Il presidente del Mozambico, Armando Emilio Guebuza, ha chiesto la messa in opera della Dichiarazione di Rio del 1992 sull’ambiente e lo sviluppo, del Programma Azione 21 del 1999 per i piccoli Stati insulari e del Protocollo di Kyoto, incoraggiando l’Onu a rafforzarsi anche finanziariamente «per aiutare gli Stati membri ad integrare meglio le politiche ambientali nelle loro strategie nazionali di sviluppo».

Il presidente di Cipro, Tassos Papadopoulos, ha paragonato «la sfida del riscaldamento climatico alla minaccia alla sicurezza che ha portato alla creazione dell’Onu nel 1945».

Per il presidente boliviano Evo Morales Ayma «è indispensabile che gli Stati riprendano il controllo dello sfruttamento delle risorse naturali perché servano allo sviluppo dei Paesi ed al benessere della popolazione». Morales ha definito i cambiamenti climatici come «il prodotto della globalizzazione selettiva, quella che non rispetta le differenze e che si caratterizza per la divisione del capitale tra un piccolo numero di persone. Non è possibile che i servizi di base restino nelle mani delle imprese private. Sappiamo che l’accesso all´acqua è un diritto fondamentale dell’uomo, la sua gestione deve restare un servizio pubblico. Se l´accesso all’energia é un diritto umano, il suo sfruttamento non può essere nelle mani di qualcuno».

DATI ESTRATTI:
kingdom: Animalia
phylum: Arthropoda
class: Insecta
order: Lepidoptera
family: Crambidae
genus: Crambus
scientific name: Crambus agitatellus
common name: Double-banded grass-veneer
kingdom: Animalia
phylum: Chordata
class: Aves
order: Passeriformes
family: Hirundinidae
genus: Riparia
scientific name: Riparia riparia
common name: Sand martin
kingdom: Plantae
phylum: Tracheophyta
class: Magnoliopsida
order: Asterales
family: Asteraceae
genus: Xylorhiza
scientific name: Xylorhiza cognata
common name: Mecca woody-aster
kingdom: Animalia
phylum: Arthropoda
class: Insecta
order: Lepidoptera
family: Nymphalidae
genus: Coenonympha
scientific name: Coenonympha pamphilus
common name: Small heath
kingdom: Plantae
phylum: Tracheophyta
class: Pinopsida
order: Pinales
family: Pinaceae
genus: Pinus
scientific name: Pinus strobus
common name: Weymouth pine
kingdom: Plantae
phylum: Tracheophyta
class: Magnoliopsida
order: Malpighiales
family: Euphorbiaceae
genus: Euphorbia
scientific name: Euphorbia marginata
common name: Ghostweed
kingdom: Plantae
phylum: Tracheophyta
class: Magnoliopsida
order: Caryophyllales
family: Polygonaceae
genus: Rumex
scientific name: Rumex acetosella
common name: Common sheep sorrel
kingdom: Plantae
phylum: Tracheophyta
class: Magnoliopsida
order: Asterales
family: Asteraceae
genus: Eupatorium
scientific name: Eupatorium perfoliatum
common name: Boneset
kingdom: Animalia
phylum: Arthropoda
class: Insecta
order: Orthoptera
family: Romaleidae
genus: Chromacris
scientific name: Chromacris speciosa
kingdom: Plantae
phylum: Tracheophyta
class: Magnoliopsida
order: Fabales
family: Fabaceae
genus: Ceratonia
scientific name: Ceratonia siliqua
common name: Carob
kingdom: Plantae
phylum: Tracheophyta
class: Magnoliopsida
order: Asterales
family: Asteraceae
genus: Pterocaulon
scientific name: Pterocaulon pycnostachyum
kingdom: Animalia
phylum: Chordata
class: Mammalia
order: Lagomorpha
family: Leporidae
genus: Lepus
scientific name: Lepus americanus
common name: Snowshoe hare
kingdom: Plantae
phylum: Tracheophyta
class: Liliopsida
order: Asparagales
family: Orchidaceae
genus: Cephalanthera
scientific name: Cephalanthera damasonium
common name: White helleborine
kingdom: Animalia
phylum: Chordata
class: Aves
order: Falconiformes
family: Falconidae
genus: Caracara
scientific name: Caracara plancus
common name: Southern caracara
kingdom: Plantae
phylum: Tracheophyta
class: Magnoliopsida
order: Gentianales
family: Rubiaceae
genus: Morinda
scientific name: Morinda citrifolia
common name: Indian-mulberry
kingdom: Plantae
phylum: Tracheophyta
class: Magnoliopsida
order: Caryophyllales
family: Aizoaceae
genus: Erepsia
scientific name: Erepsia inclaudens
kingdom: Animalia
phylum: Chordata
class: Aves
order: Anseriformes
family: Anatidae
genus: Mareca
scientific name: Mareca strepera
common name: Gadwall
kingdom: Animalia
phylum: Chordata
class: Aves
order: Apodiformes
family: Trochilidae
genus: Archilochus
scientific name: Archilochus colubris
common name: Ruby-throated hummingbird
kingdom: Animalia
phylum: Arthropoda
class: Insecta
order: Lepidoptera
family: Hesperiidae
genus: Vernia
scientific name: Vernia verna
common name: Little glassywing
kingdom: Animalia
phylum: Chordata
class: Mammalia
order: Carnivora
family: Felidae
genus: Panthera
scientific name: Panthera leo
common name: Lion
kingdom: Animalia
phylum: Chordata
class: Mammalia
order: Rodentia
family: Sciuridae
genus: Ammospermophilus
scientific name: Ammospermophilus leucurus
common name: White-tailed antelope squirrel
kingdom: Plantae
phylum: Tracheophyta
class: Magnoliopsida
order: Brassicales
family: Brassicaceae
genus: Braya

COMPLETA QUANTO SEGUE:
(a) Riassumi l'articolo in due frasi.
(b) Nell'articolo, a che cosa il presidente di Cipro paragona la sfida del riscaldamento climatico?

SOLUZIONI DEGLI ESERCIZI:
(a) Il presidente del Mozambico, Armando Emilio Guebuza, ha chiesto di attuare la Dichiarazione di Rio del 1992, il Programma Azione 21 e il Protocollo di Kyoto, invitando l'Onu a rafforzarsi anche finanziariamente. Il presidente di Cipro, Tassos Papadopoulos, ha paragonato il riscaldamento climatico alla minaccia alla sicurezza da cui nacque l'Onu nel 1945, mentre il boliviano Evo Morales Ayma ha chiesto che gli Stati riprendano il controllo delle risorse naturali e ha definito i cambiamenti climatici il prodotto della globalizzazione selettiva.

(b) Alla minaccia alla sicurezza che ha portato alla creazione dell'Onu nel 1945.